» **Extract provided**

Thanks a lot for the numbers!

I tried but was missing the BenchTimer.h file. As you say it'd be very 
interesting to also test r*SC <= (r-1) * RC and also to test without 
vectorization. We obtained different results in the past so I'd like to be 
able to run the test myself (i have a 32bit core1).

It's very interesting that evaluating as soon as N>1 gives best performance; I 
had noticed, too, that it was often better to evaluate more rather than less; 
this realization is what can make Eigen much faster than other ET-based libs 
as they tend to go blindly for lazy evaluation. If we go for 
eval-as-soon-as-N>1 then we should just split ei_nested into two structs not 
taking any N argument.

Cheers,
Benoit


On Monday 16 June 2008 00:07:22 Gael Guennebaud wrote:
> >> , for the a+b and 2*a cases I'll
> >> write an exhaustive benchmark... If there is no obvious reason to eval
> >> a+b for a 2x2 product then it might be better to not eval since this
> >> allows the user to perform fine tuning for his specific case that is not
> >> possible if we do (abusive?) evaluation.
> >
> > It's great if you do a benchmark, I don't see any other way of moving
> > forward!
>
> here you go (see attached files). So M,N,K denotes the size of the
> matrix product:
>
> MxN  = MxK  *   KxN.

» **Rows**

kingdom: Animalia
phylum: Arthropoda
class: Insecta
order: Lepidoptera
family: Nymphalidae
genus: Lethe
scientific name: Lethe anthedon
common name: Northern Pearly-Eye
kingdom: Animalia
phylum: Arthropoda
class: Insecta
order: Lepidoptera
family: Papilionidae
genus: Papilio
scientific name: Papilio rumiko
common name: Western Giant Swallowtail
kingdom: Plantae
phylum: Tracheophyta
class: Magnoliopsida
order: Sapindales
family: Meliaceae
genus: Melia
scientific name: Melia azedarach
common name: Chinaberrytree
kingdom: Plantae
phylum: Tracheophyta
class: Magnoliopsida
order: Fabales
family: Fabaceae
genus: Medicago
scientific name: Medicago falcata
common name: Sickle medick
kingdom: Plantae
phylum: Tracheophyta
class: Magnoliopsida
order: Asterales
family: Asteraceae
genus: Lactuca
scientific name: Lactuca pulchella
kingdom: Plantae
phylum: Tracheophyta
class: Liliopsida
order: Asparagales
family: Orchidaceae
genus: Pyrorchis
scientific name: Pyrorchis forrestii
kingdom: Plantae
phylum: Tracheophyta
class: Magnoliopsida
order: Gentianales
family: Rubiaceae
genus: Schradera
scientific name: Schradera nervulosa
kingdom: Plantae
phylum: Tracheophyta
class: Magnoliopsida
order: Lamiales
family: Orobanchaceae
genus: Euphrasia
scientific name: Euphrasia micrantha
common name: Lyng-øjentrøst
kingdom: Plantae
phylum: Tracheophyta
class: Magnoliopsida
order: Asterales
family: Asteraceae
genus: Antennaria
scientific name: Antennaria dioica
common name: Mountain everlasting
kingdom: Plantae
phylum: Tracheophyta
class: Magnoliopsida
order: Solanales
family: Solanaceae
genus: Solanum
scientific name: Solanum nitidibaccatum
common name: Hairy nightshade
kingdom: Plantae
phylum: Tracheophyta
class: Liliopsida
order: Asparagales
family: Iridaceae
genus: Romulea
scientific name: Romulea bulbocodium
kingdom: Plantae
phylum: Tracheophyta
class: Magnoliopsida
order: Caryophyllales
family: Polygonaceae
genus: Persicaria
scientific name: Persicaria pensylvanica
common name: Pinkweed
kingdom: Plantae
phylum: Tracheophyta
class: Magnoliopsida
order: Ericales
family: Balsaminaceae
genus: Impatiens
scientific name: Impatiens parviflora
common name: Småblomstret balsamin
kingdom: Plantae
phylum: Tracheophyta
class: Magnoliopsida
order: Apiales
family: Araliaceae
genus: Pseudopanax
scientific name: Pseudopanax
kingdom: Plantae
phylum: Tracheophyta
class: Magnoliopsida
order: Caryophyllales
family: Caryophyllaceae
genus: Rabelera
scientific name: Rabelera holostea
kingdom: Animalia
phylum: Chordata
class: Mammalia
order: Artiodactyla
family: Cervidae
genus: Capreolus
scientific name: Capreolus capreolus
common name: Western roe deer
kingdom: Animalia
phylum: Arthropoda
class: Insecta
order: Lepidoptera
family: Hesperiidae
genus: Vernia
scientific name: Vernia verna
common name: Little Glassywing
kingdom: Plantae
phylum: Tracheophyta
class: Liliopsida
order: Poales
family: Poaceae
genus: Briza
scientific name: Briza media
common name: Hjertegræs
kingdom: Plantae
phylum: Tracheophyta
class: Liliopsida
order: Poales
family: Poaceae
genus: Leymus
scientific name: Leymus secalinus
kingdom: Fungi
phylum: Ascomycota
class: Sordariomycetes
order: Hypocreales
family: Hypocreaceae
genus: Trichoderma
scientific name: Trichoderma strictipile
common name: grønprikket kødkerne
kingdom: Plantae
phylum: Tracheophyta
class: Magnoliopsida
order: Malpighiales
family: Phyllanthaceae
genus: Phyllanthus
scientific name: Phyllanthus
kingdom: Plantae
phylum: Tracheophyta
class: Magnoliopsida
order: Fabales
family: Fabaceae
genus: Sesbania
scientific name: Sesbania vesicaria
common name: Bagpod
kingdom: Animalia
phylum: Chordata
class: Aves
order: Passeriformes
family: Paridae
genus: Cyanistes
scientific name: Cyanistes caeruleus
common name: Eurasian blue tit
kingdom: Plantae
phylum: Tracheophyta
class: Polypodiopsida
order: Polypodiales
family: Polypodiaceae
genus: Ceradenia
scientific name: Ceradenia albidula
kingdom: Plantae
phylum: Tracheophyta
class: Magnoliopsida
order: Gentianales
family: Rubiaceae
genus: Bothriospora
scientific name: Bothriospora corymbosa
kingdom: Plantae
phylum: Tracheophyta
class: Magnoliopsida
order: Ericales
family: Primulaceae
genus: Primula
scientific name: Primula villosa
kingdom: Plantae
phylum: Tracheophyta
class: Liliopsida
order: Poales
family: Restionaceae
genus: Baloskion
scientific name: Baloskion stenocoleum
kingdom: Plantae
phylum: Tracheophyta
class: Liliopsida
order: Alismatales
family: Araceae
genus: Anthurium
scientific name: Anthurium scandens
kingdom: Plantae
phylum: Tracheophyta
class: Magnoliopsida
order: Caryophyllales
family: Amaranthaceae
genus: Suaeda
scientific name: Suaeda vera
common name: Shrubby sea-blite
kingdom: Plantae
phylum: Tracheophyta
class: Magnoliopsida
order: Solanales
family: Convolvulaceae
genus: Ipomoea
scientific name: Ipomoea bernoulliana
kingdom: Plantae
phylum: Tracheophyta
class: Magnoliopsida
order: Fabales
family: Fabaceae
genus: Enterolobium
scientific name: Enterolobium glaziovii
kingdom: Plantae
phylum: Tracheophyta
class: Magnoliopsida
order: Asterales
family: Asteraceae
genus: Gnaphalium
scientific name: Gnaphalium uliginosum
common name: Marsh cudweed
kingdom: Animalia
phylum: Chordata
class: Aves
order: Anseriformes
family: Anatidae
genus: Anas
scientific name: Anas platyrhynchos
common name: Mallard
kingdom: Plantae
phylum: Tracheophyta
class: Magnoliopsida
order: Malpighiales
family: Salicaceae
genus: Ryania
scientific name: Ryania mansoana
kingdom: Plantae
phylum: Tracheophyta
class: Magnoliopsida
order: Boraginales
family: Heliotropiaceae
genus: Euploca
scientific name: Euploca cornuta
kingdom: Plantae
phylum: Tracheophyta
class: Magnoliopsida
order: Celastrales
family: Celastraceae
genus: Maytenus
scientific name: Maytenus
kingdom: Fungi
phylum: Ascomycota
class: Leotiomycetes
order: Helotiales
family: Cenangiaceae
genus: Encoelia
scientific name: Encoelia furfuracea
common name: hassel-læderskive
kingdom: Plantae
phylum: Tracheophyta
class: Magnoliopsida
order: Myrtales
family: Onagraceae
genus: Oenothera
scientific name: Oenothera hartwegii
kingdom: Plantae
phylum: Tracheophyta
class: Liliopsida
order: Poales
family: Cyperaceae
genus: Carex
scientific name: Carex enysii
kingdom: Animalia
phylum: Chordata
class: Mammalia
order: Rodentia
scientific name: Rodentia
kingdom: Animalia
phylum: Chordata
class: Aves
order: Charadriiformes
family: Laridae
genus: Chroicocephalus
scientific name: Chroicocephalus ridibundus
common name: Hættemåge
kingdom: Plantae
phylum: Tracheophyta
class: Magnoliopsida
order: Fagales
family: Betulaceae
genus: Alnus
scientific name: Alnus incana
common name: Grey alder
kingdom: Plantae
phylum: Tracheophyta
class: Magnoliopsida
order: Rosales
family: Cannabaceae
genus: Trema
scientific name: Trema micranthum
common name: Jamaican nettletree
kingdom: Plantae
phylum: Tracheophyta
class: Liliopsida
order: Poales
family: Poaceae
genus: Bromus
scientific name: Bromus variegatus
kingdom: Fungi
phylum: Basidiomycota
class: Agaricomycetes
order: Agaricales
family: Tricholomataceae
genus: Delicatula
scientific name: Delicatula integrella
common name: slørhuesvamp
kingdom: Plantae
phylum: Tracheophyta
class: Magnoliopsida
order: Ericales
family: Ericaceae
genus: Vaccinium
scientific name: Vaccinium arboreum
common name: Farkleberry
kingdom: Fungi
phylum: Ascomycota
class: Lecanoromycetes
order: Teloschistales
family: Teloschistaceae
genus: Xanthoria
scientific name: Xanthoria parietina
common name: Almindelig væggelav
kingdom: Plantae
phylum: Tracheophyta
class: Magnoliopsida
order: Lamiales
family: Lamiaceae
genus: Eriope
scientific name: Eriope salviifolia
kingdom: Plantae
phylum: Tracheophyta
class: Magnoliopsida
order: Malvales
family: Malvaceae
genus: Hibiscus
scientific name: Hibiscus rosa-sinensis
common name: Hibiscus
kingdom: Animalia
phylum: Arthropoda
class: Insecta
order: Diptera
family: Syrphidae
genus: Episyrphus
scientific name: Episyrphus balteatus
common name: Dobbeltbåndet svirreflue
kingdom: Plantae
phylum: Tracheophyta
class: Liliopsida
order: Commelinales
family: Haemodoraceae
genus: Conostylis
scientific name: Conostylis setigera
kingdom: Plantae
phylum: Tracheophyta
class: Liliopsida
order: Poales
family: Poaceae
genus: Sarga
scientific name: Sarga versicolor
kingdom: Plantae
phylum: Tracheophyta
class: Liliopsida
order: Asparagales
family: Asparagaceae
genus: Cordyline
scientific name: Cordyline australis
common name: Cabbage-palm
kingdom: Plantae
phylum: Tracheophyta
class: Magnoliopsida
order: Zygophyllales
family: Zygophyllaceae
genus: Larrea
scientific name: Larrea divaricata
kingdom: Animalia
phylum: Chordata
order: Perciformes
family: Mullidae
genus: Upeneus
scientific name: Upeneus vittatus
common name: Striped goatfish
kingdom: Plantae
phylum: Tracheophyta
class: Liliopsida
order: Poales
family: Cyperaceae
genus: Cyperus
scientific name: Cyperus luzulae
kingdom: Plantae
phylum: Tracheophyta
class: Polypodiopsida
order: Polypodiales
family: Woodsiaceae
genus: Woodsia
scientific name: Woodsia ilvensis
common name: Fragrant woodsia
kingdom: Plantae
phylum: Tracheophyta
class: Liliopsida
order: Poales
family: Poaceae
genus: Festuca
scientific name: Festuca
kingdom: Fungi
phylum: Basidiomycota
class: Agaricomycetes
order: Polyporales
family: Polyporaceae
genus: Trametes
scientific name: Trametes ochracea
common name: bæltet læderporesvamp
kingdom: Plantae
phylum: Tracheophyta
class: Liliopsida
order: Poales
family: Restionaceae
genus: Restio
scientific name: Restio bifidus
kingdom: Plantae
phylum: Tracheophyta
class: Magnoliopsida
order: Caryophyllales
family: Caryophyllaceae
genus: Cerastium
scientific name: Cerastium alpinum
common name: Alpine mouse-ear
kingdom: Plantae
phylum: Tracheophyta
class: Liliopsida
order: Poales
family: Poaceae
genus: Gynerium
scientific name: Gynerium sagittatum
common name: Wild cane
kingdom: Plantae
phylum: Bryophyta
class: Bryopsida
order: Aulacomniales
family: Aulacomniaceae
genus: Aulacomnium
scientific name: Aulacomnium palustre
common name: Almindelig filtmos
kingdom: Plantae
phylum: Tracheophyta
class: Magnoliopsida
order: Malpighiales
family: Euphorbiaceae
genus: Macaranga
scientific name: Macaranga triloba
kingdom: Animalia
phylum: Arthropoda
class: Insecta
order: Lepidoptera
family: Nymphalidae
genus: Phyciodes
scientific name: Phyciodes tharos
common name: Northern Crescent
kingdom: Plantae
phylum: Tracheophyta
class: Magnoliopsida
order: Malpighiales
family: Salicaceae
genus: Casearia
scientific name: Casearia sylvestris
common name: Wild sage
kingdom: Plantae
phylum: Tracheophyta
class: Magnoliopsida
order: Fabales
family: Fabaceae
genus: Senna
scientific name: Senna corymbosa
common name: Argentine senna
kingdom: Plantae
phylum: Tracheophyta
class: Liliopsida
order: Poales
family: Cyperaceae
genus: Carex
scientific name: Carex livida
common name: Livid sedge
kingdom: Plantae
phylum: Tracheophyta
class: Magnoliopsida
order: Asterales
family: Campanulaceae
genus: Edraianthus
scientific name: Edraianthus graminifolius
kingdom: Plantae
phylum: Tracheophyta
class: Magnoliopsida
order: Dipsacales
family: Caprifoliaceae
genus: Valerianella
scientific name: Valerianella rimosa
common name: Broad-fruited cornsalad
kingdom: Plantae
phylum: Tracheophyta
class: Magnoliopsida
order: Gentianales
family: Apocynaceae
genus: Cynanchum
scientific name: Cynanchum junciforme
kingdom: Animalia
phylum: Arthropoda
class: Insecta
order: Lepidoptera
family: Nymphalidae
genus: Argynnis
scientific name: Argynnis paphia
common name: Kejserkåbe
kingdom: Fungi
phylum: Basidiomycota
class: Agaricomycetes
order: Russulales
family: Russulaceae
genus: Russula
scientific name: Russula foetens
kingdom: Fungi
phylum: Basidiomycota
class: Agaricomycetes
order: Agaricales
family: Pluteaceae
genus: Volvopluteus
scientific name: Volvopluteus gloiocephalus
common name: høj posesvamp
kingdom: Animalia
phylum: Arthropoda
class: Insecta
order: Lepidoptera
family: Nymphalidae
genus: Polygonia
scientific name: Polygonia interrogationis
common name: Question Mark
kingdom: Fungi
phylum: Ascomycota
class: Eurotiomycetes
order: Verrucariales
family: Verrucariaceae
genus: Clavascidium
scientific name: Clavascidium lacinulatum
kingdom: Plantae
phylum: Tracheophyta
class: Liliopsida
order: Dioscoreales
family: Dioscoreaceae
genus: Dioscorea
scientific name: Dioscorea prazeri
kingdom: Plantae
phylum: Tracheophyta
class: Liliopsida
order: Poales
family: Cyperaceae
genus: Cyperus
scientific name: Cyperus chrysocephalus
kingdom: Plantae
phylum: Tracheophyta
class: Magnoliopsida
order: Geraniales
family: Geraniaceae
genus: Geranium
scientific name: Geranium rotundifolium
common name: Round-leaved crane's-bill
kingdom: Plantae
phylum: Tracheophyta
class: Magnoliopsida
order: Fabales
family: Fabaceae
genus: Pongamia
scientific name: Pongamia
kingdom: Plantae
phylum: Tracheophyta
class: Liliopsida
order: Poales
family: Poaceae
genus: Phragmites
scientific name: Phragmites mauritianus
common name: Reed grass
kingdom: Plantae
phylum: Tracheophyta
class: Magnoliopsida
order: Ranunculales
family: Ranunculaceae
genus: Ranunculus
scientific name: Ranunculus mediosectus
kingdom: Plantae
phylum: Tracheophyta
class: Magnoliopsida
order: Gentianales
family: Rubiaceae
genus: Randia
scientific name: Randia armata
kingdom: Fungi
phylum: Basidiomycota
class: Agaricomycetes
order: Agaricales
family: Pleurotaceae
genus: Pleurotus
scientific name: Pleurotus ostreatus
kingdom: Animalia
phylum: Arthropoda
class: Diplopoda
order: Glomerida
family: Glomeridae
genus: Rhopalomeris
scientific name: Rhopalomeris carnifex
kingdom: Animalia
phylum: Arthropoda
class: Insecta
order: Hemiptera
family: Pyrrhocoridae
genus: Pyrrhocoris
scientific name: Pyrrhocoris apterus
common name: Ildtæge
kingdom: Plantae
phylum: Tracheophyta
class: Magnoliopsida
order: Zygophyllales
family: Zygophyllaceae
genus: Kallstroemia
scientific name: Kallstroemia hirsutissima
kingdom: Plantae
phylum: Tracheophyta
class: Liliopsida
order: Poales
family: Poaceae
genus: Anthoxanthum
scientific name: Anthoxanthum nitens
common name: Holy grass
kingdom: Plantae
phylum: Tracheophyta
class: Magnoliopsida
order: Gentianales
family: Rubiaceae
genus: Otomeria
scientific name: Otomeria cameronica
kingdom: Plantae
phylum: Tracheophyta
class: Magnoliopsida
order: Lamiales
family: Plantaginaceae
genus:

» **Parts of the exercise**
1) Lay out these records as a two-column CSV with the headers field and value, one row per line, putting each entry in its own quoted field and turning any line breaks into spaces. Begin at the line of the records that has "scientific name: Bromus variegatus" and stop after the line that has "genus: Hibiscus".
2) Proceed with the email about benchmarking Eigen's matrix product, picking up right after its last line.
The email and the records have nothing to do with each other.

» **Solved problems**
1)
field,value
"scientific name:","Bromus variegatus"
"kingdom:","Fungi"
"phylum:","Basidiomycota"
"class:","Agaricomycetes"
"order:","Agaricales"
"family:","Tricholomataceae"
"genus:","Delicatula"
"scientific name:","Delicatula integrella"
"common name:","slørhuesvamp"
"kingdom:","Plantae"
"phylum:","Tracheophyta"
"class:","Magnoliopsida"
"order:","Ericales"
"family:","Ericaceae"
"genus:","Vaccinium"
"scientific name:","Vaccinium arboreum"
"common name:","Farkleberry"
"kingdom:","Fungi"
"phylum:","Ascomycota"
"class:","Lecanoromycetes"
"order:","Teloschistales"
"family:","Teloschistaceae"
"genus:","Xanthoria"
"scientific name:","Xanthoria parietina"
"common name:","Almindelig væggelav"
"kingdom:","Plantae"
"phylum:","Tracheophyta"
"class:","Magnoliopsida"
"order:","Lamiales"
"family:","Lamiaceae"
"genus:","Eriope"
"scientific name:","Eriope salviifolia"
"kingdom:","Plantae"
"phylum:","Tracheophyta"
"class:","Magnoliopsida"
"order:","Malvales"
"family:","Malvaceae"
"genus:","Hibiscus"

2)
>
> I benchmarked  both (a+b)*c and (2*a)*c,  with 4 different conditions:
> the current one with "<", the same with "<=", never evaluate, and
> evaluate if N>1 (e.i. if a coeff is read at least twice). I compiled
> with gcc-4.2, -O3 -DNDEBUG using float and vectorization enabled.
>
> So for this benchmark it is quite clear that, as expected, "<=" works
> much better than the current "<".  But surprisingly, N>1, which
> implies the evaluation of (2*a) with N==2 works even slightly better !
>  This is probably because the compiler can cache the temporaries into
> the registers (I have a 64bits CPU, so 16 SSE registers). In that case
> counting for the extra loads and stores is wrong. So we could try this
> one:
>
>     r*SC <= (r-1) * RC
>
> which basically means let's forget the extra store and evaluate even
> if it does not look really better (equality).  In practice this should
> give better results (at least for gcc-4.2 with a lot of floating point
> registers).
>
> Gael.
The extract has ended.